Estoy de acuerdo con __________________________ porque

### Activity Synthesis

• Invite previously identified students to share.
• Display 68 and 86.
• “Cuándo veo estos números de dos dígitos, el orden de los dígitos importa. El orden me ayuda a decir el número. Pero, cuando mostramos dibujos de números de dos dígitos, no importa si las decenas o las unidades van primero. De todas maneras hay 8 decenas y 6 unidades” // “When I look at these two-digit numbers, the order of the digits matters. The order helps me say the number. However, when showing two-digit numbers with drawings, it doesn’t matter whether the tens or the ones come first. There are still 8 tens and 6 ones.”

## Activity 3: Centros: Momento de escoger (15 minutes)

### Narrative

The purpose of this activity is for students to choose from activities that offer practice adding and subtracting within 20, or with multiples of 10. Students choose from any stage of previously introduced centers.

• Shake and Spill
• How Close
• Check It Off

### Required Materials

Materials to Gather

### Required Preparation

• Gather materials from previous centers:
• Shake and Spill, Stages 3–5
• How Close, Stages 1 and 2
• Check It Off, Stages 1–3

### Launch

• Groups of 2
• “Ahora van a escoger un centro de los que ya conocemos” // “Now you are going to choose from centers we have already learned.”
• Display the center choices in the student book.
• “Piensen qué les gustaría hacer” // “Think about what you would like to do.”
• 30 seconds: quiet think time

### Activity

• Invite students to work at the center of their choice.
• 10 minutes: center work time

### Student Facing

Escoge un centro.

Revuelve y saca

Qué tan cerca

Márcalo

### Activity Synthesis

• Display nine red counters and put eight yellow counters under a cup.
• “Mai juega ‘Revuelve y saca’ con 17 fichas. ¿Cuántas fichas amarillas hay debajo del vaso? ¿Cómo lo saben?” // “Mai is playing Shake and Spill with 17 counters.

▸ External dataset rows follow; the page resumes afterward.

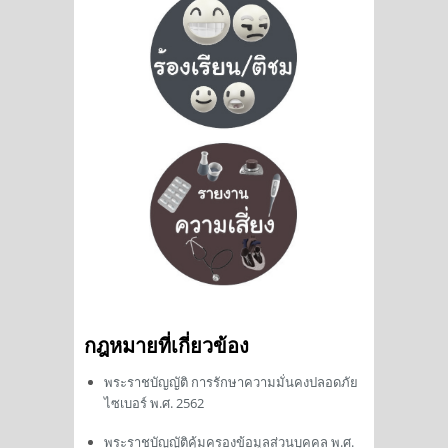
กฎหมายที่เกี่ยวข้อง
พระราชบัญญัติ การรักษาความมั่นคงปลอดภัย
ไซเบอร์ พ.ศ. 2562
พระราชบัญญัติคุ้มครองข้อมูลส่วนบุคคล พ.ศ.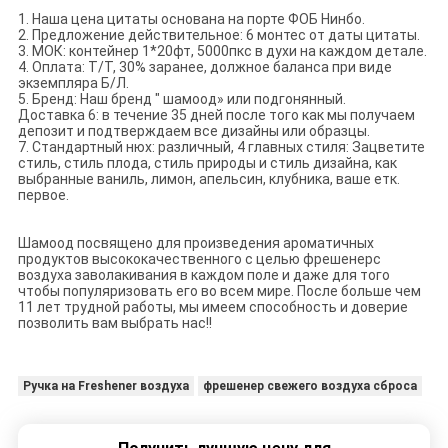
1. Наша цена цитаты основана на порте ФОБ Нинбо.
2. Предложение действительное: 6 монтес от даты цитаты.
3. МОК: контейнер 1*20фт, 5000пкс в духи на каждом детале.
4. Оплата: Т/Т, 30% заранее, должное баланса при виде
экземпляра Б/Л.
5. Бренд: Наш бренд " шамоод» или подгонянный.
Доставка 6: в течение 35 дней после того как мы получаем
депозит и подтверждаем все дизайны или образцы.
7. Стандартный нюх: различный, 4 главных стиля: Зацветите
стиль, стиль плода, стиль природы и стиль дизайна, как
выбранные ваниль, лимон, апельсин, клубника, ваше етк.
первое.
Шамоод посвящено для произведения ароматичных
продуктов высококачественного с целью фрешенерс
воздуха заволакивания в каждом поле и даже для того
чтобы популяризовать его во всем мире. После больше чем
11 лет трудной работы, мы имеем способность и доверие
позволить вам выбрать нас!!
Ручка на Freshener воздуха
фрешенер свежего воздуха сброса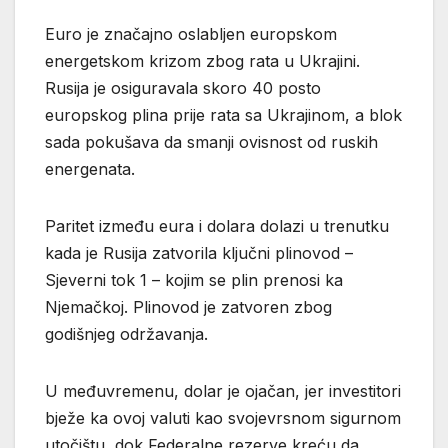
Euro je značajno oslabljen europskom
energetskom krizom zbog rata u Ukrajini.
Rusija je osiguravala skoro 40 posto
europskog plina prije rata sa Ukrajinom, a blok
sada pokušava da smanji ovisnost od ruskih
energenata.
Paritet između eura i dolara dolazi u trenutku
kada je Rusija zatvorila ključni plinovod –
Sjeverni tok 1 – kojim se plin prenosi ka
Njemačkoj. Plinovod je zatvoren zbog
godišnjeg održavanja.
U međuvremenu, dolar je ojačan, jer investitori
bježe ka ovoj valuti kao svojevrsnom sigurnom
utočištu, dok Federalne rezerve kreću da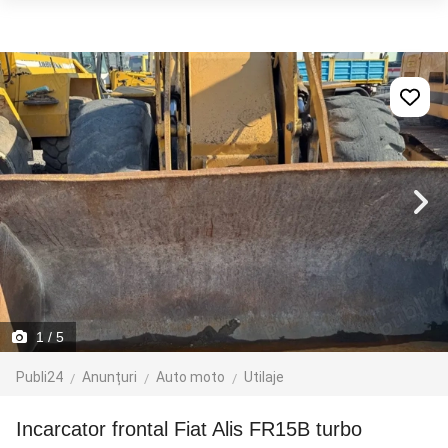
1
/ 5
Publi24
Anunțuri
Auto moto
Utilaje
Incarcator frontal Fiat Alis FR15B turbo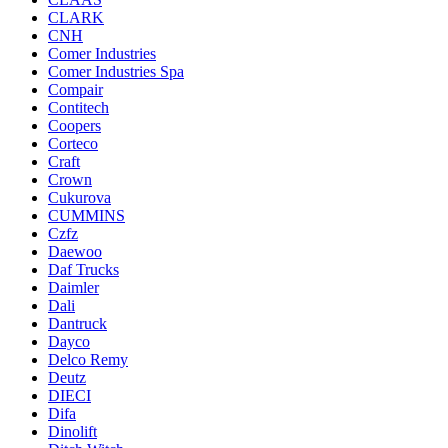
CLARK
CNH
Comer Industries
Comer Industries Spa
Compair
Contitech
Coopers
Corteco
Craft
Crown
Cukurova
CUMMINS
Czfz
Daewoo
Daf Trucks
Daimler
Dali
Dantruck
Dayco
Delco Remy
Deutz
DIECI
Difa
Dinolift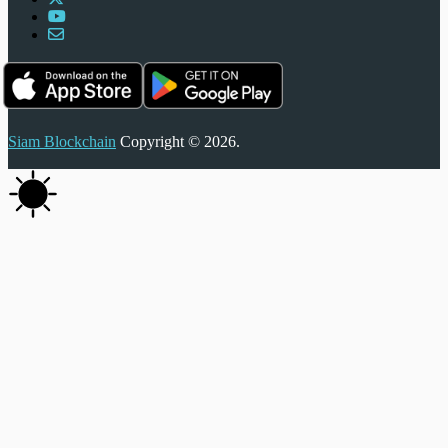
Siam Blockchain
Copyright © 2026.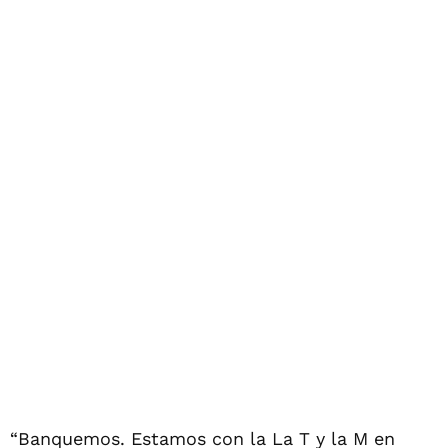
“Banquemos. Estamos con la La T y la M en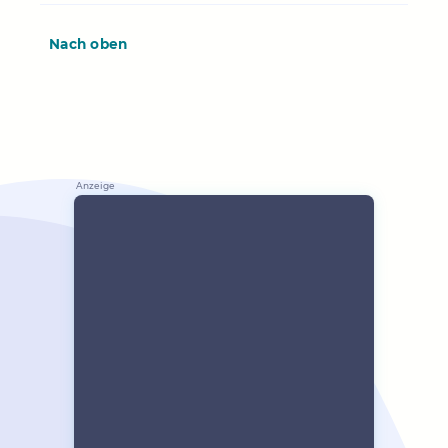
Nach oben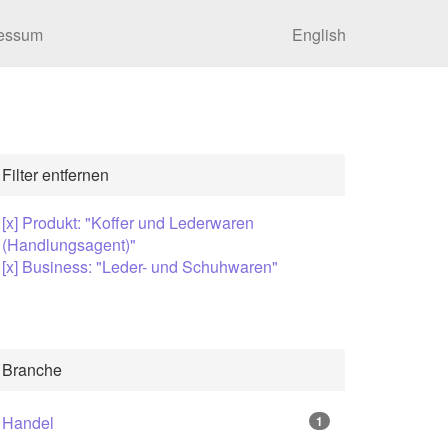
essum
English
Filter entfernen
[x] Produkt: "Koffer und Lederwaren
(Handlungsagent)"
[x] Business: "Leder- und Schuhwaren"
Branche
Handel
1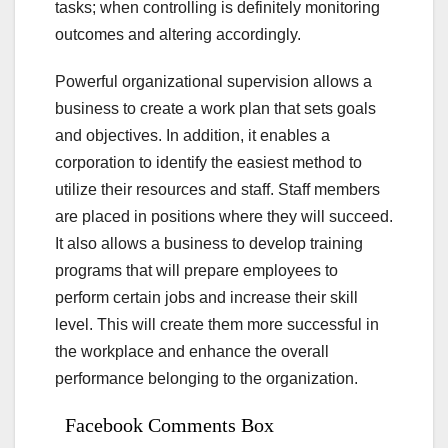
tasks; when controlling is definitely monitoring
outcomes and altering accordingly.
Powerful organizational supervision allows a
business to create a work plan that sets goals
and objectives. In addition, it enables a
corporation to identify the easiest method to
utilize their resources and staff. Staff members
are placed in positions where they will succeed.
It also allows a business to develop training
programs that will prepare employees to
perform certain jobs and increase their skill
level. This will create them more successful in
the workplace and enhance the overall
performance belonging to the organization.
Facebook Comments Box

How many yellow counters are under the cup? How do you know?”

## Lesson Synthesis

### Lesson Synthesis

Display a poster with the number 6 and a sticky note to the right of the 6.
“Hoy trabajamos con diferentes representaciones de números de dos dígitos. Este es un número de dos dígitos. Esta nota adhesiva cubre uno de los dígitos del número. ¿El número podría ser 26? ¿Por qué sí o por qué no?” // “Today we worked with different representations of two-digit numbers. This is a two-digit number. This sticky note is covering one of the digits in the number. Could the number be 26? Why or why not?” (No, because the 6 is showing how many tens are in the number, not ones.)

“¿Qué número podría ser este? ¿Cómo lo saben?” // “What number could this be? How do you know?” (It could be any number from 60 to 69 because the number has 6 tens and we don’t know how many ones.)